Stillen ist ein weltweites Politikum
In Deutschland fasste die Initiative 1992 unter der Bezeichnung „Babyfreundliches Krankenhaus“ Fuß. Ein Jahr später wurde sie in Schweden eingeführt, wo bereits vier Jahre später alle damals 65 Kliniken nach dem 10-Punkte-Programm zertifiziert waren. Diese Vorreiterrolle war leider nicht von Dauer: Heute ist Schweden bei dieser Initiative längst nicht mehr international führend. Es war zu schnell keine Chefsache mehr. Die schwedische Regierung gab die Aufgabe an die Kommunen und landstings ab. Es war teuer, permanent neue Mitarbeiter zu schulen und die Ergebnisse zu überprüfen. 2006 wurde das Zertifizierungsprogramm zum amningsvänligt sjukhus für Krankenhäuser eingestellt.
Was nicht bedeutet, dass Schweden das Stillen nicht mehr fördert – im Gegenteil. Auch hierzulande kämpft das Nationella Amningskommittén gegen sinkende Stillquoten an und arbeitet an einer größeren Akzeptanz in der Bevölkerung. Die vier Behörden Folkhälsomyndigheten, Konsumentverket, Livsmedelsverket und Socialstyrelsen haben die von der WHO und UNICEF definierten „Zehn Schritte zum erfolgreichen Stillen“ adaptiert und auf diese Weise grundlegende Leitlinien für die Arbeit des Pflegepersonals in den einzelnen Kommunen geschaffen. Da in Schweden die Gesundheitspolitik aber Ländersache ist, fehlt eine übergeordnete Instanz.

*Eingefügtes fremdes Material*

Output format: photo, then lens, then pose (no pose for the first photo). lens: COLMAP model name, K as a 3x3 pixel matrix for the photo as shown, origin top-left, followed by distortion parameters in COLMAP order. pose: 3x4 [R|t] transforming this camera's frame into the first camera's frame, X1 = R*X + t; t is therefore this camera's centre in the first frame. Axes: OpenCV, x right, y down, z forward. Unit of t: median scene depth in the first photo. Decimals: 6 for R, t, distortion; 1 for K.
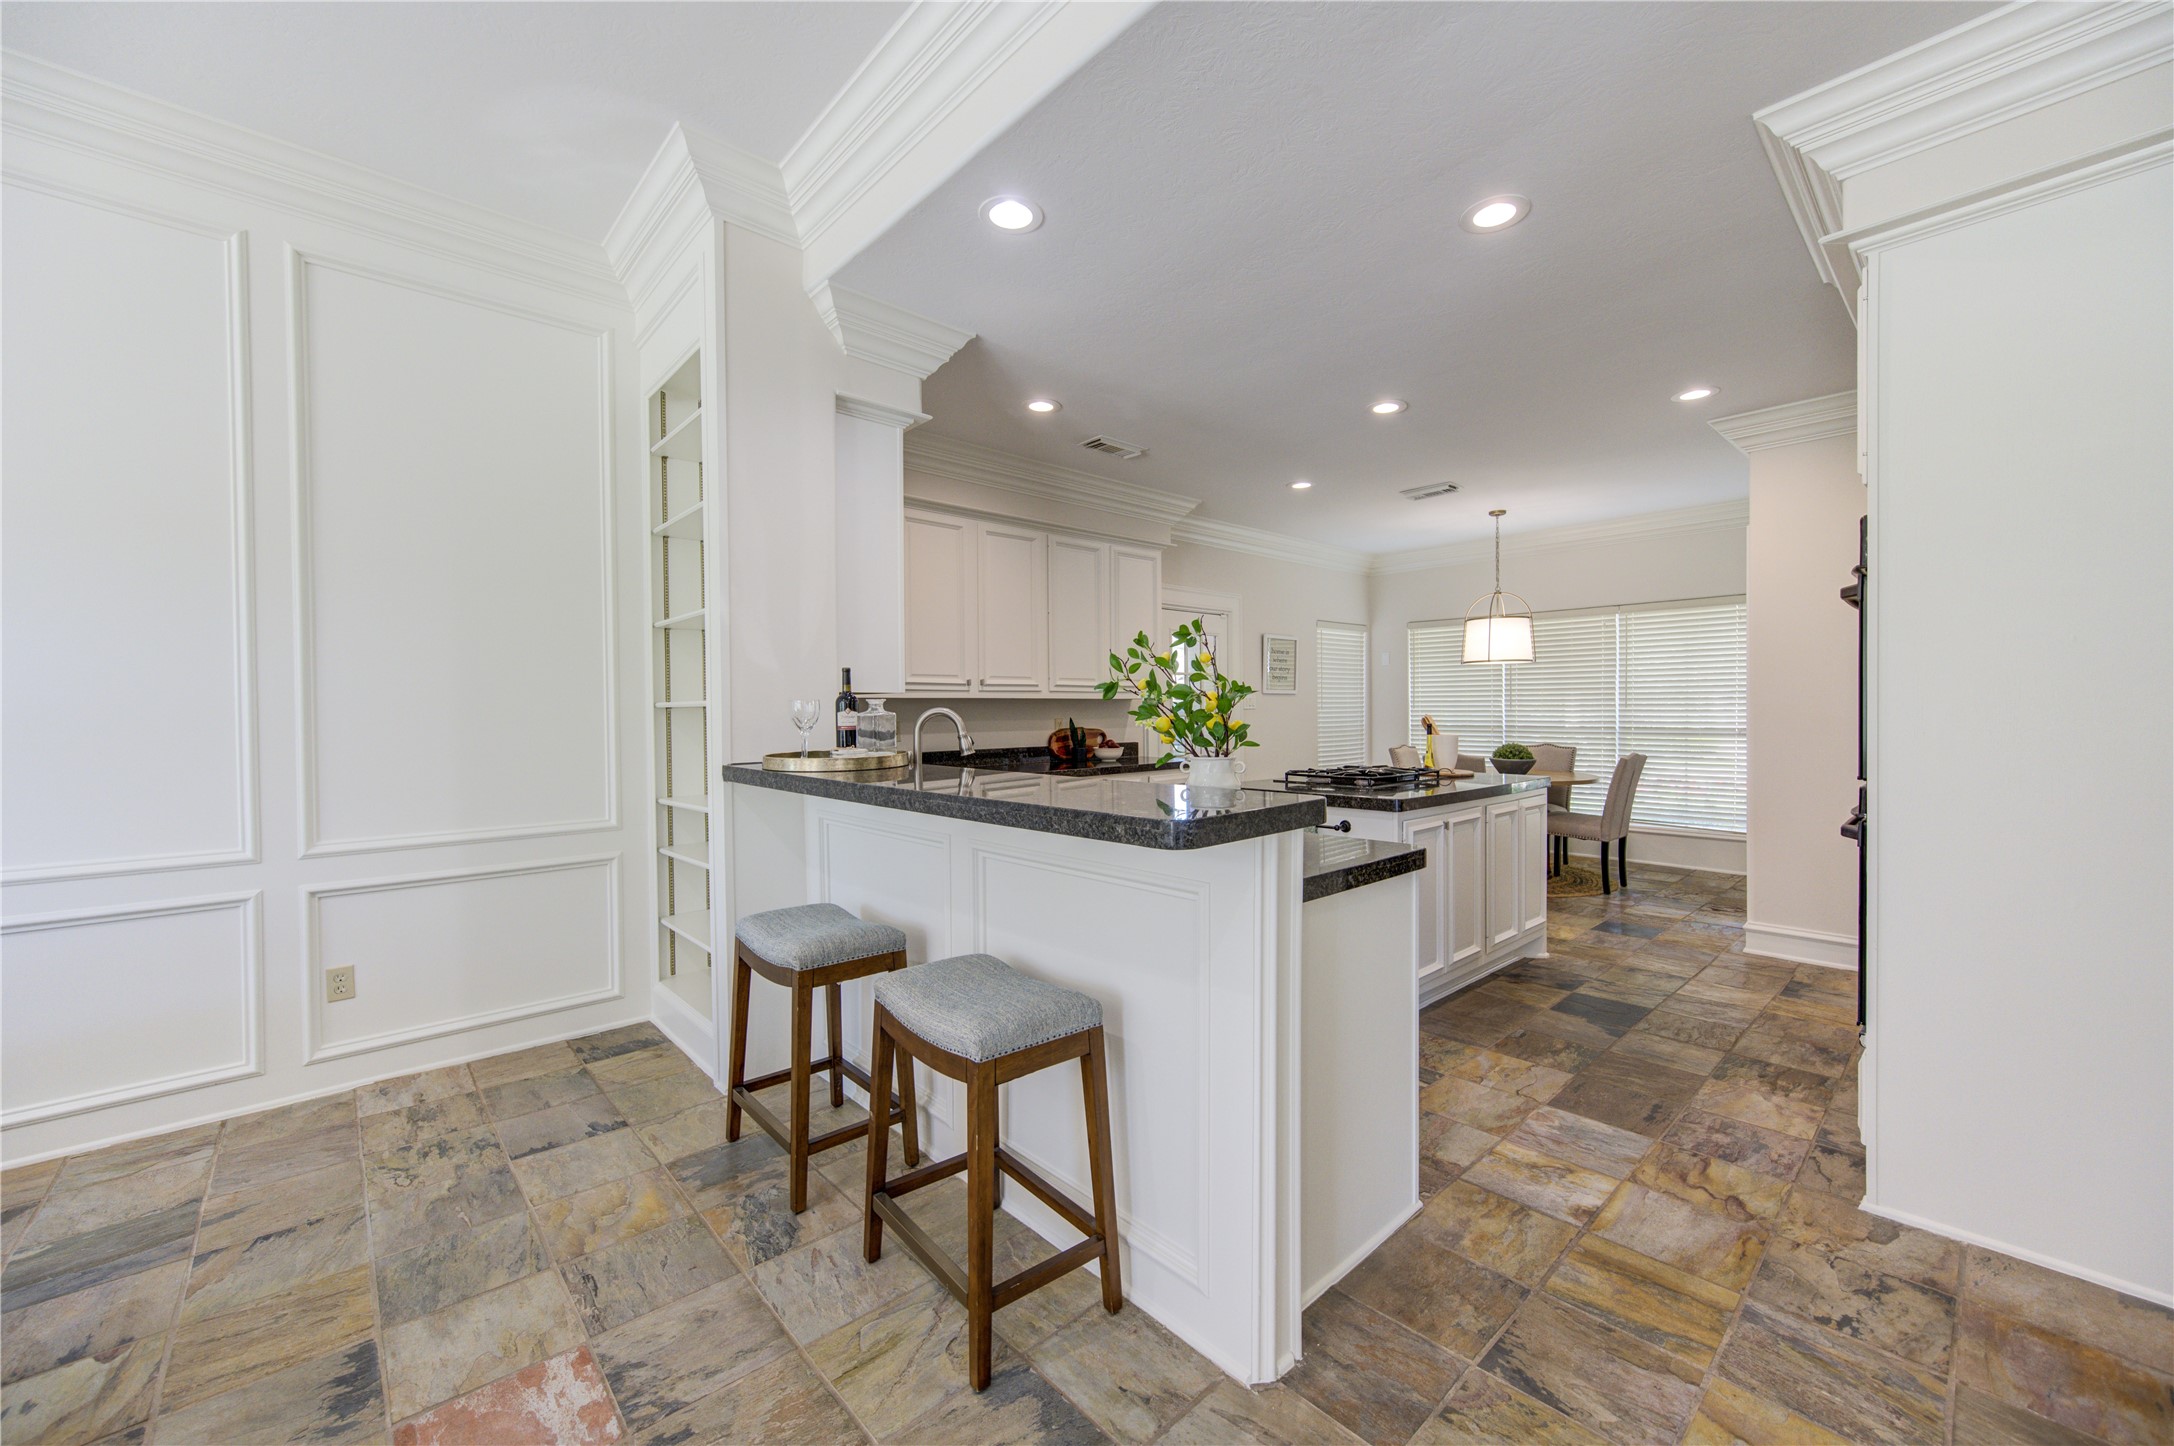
lens RADIAL K [[848.0, 0, 1091.9], [0, 848.0, 722.8], [0, 0, 1]] dist [-0.000659, -0.000425]
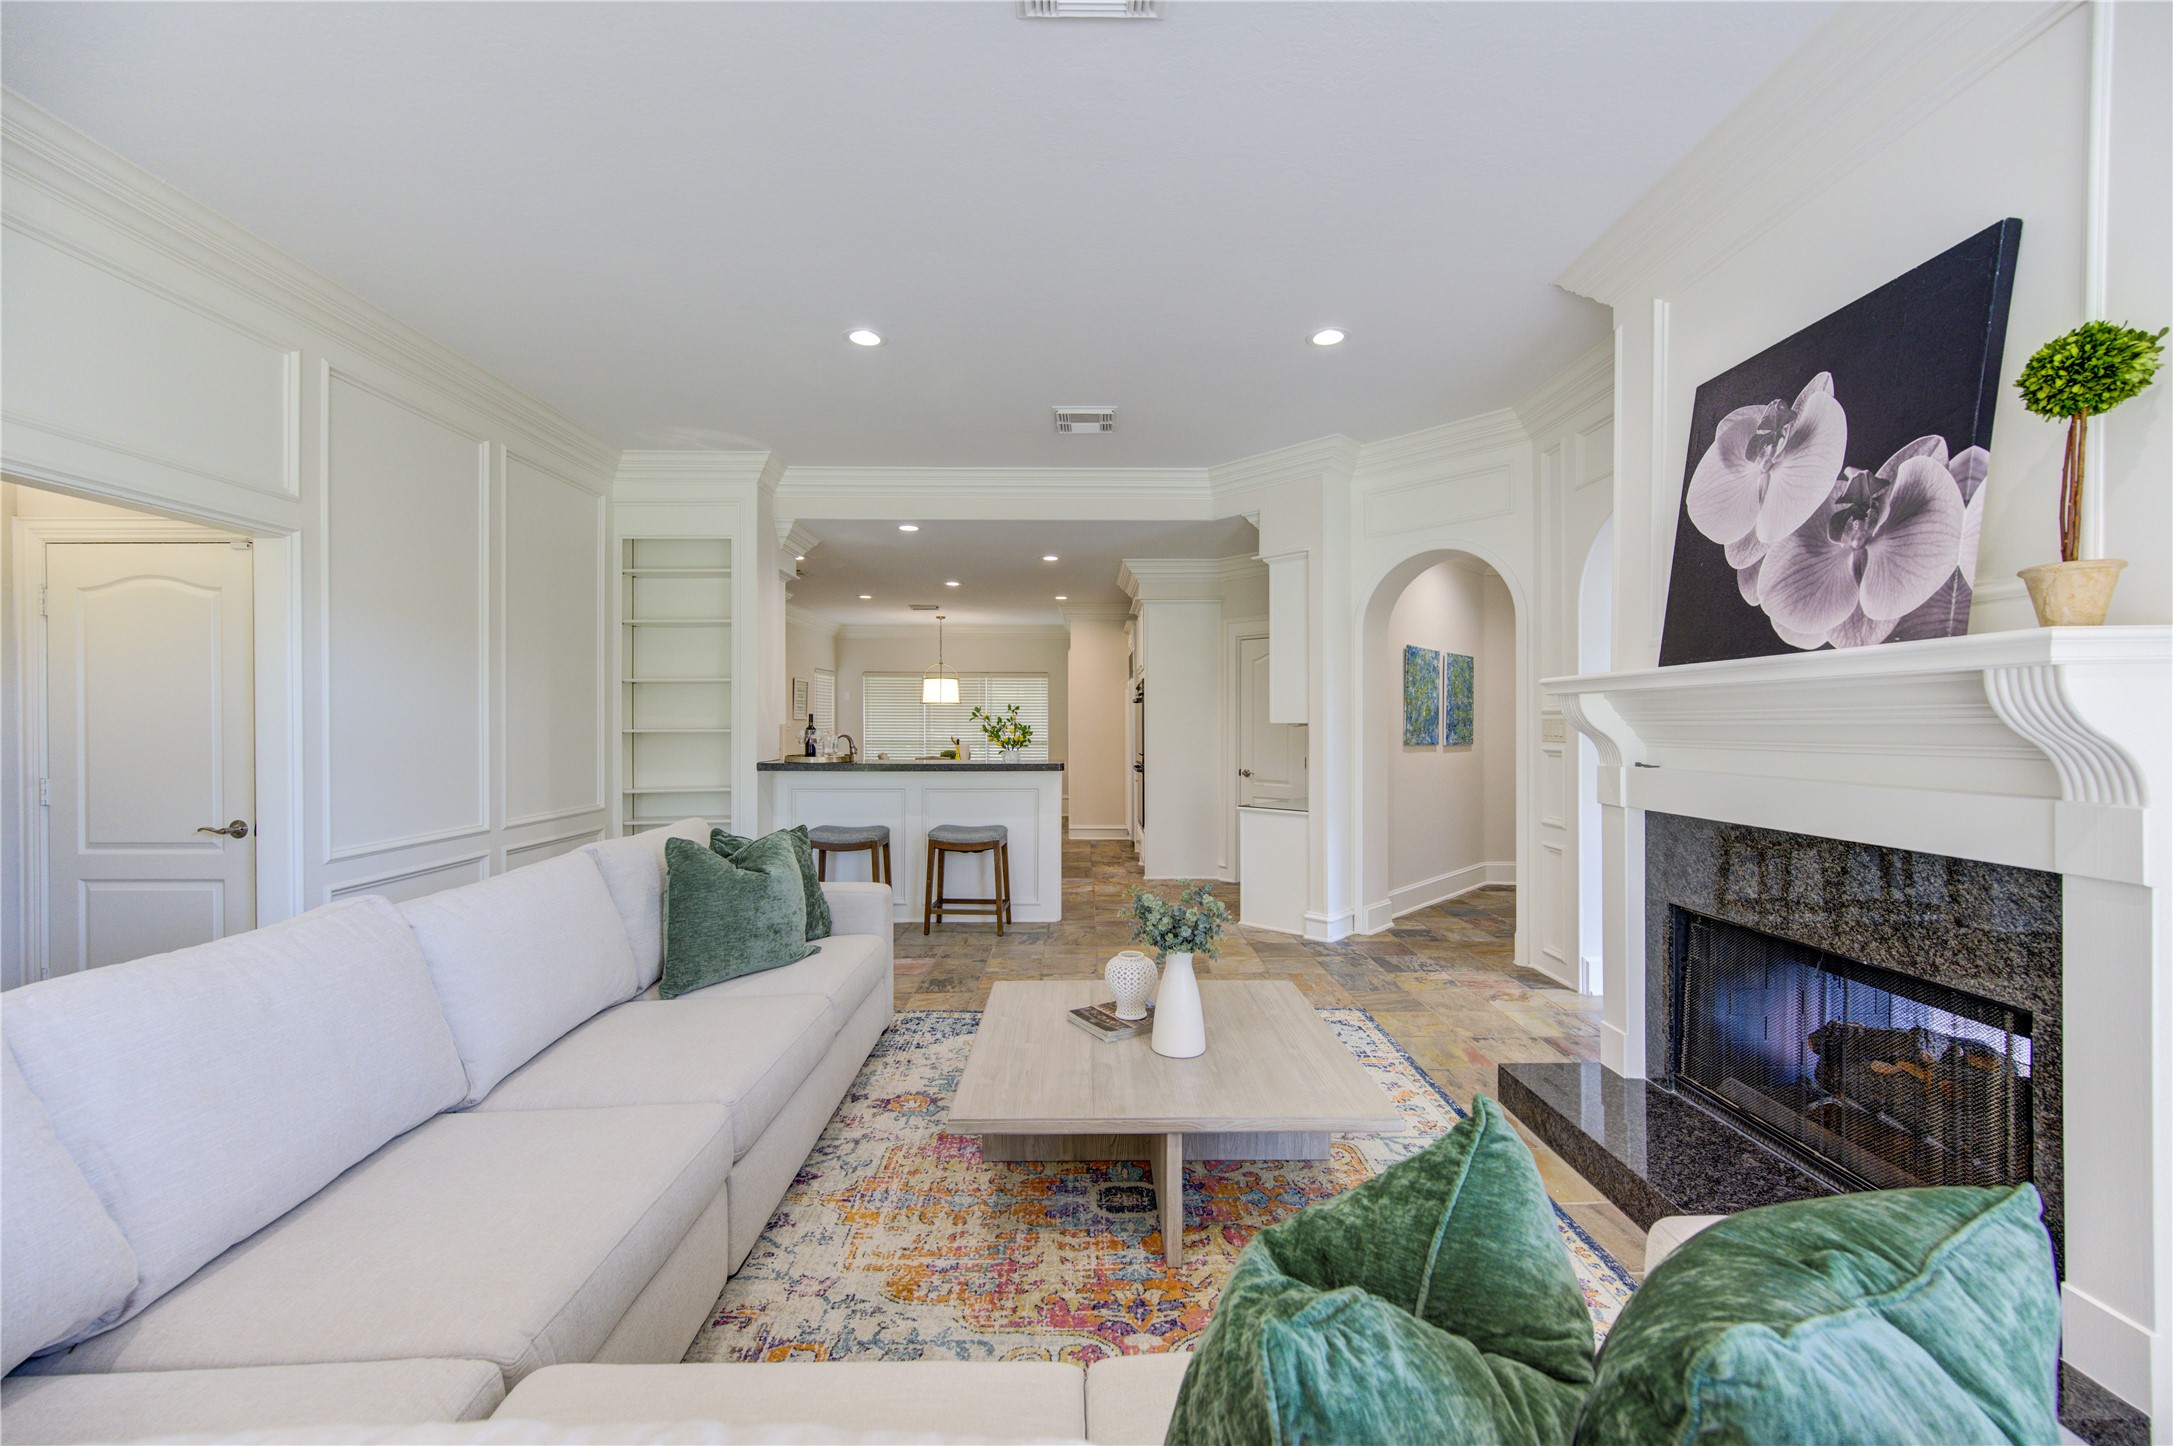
lens RADIAL K [[890.4, 0, 1086.5], [0, 890.4, 723.0], [0, 0, 1]] dist [-0.000772, -0.000129]
pose [[0.666407, 0.007819, 0.745547, -1.428017], [0.004950, 0.999877, -0.014911, -0.007113], [-0.745572, 0.013627, 0.666286, -0.912289]]
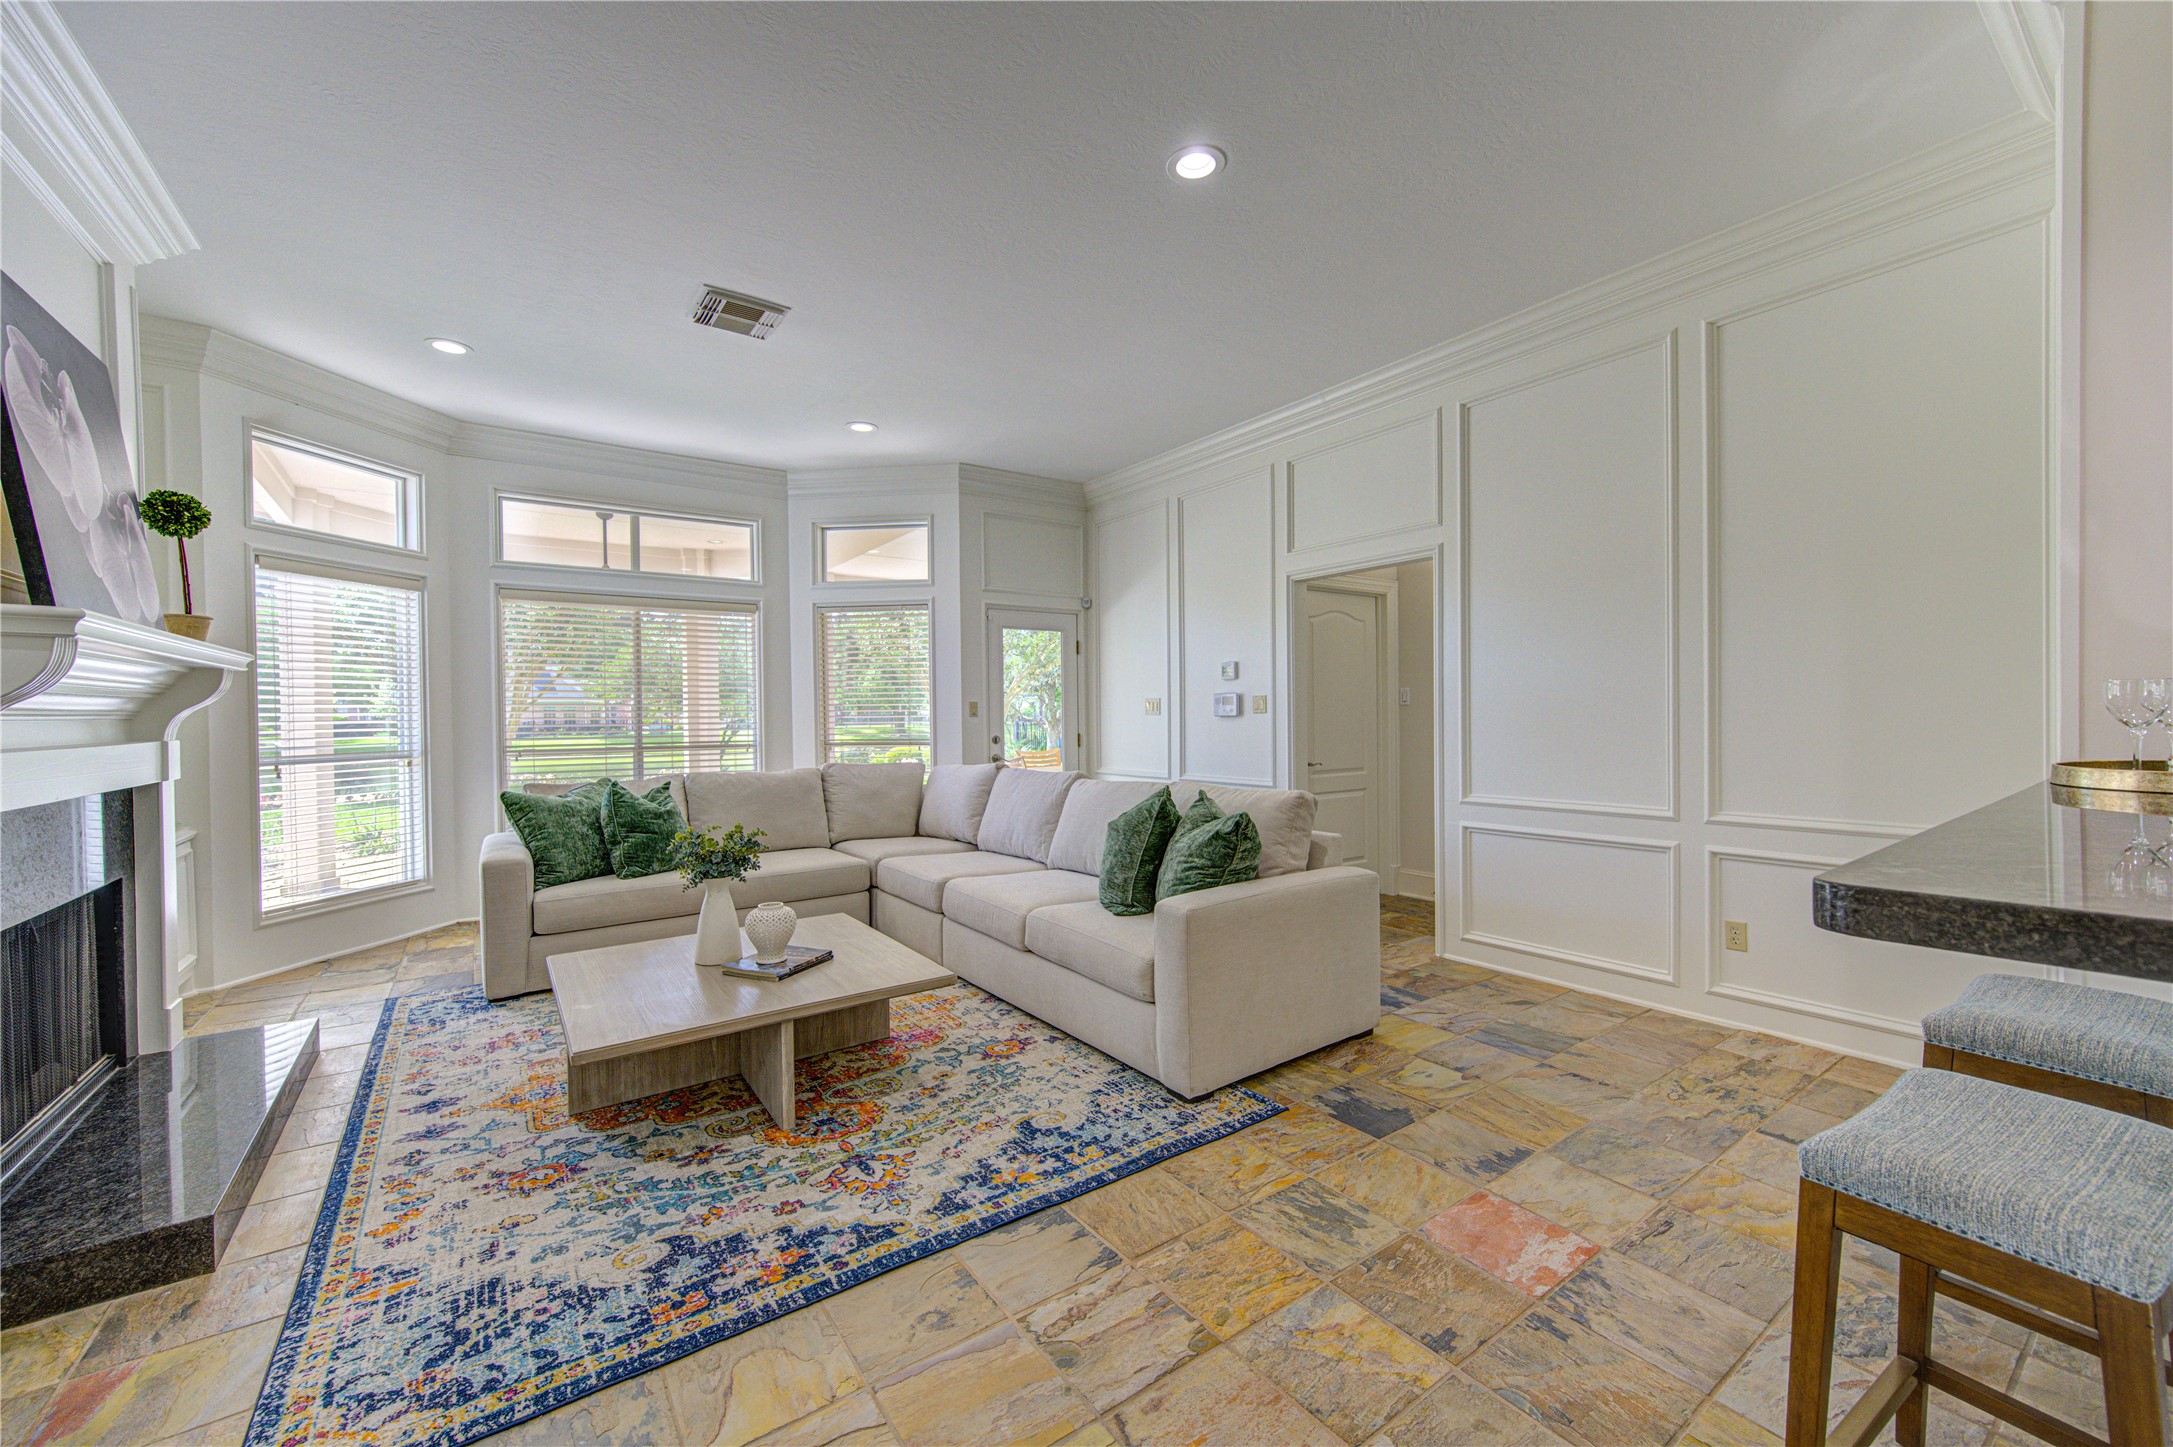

Das Centrallasarett von Växjö ist zertifiziert, auch wenn die Urkunde auf der Wöchnerinnenstation im Jahr 2000 ausgestellt wurde. Trotzdem habe ich mich toll beraten gefühlt. Die Hebammen waren Tag und Nacht zur Stelle, haben geschaut, beraten, angelegt und zugeredet. Sie waren hilfsbereit und verständnisvoll. Sie haben aus mir eine vollstillende Mama gemacht. Und das macht mich richtig stolz.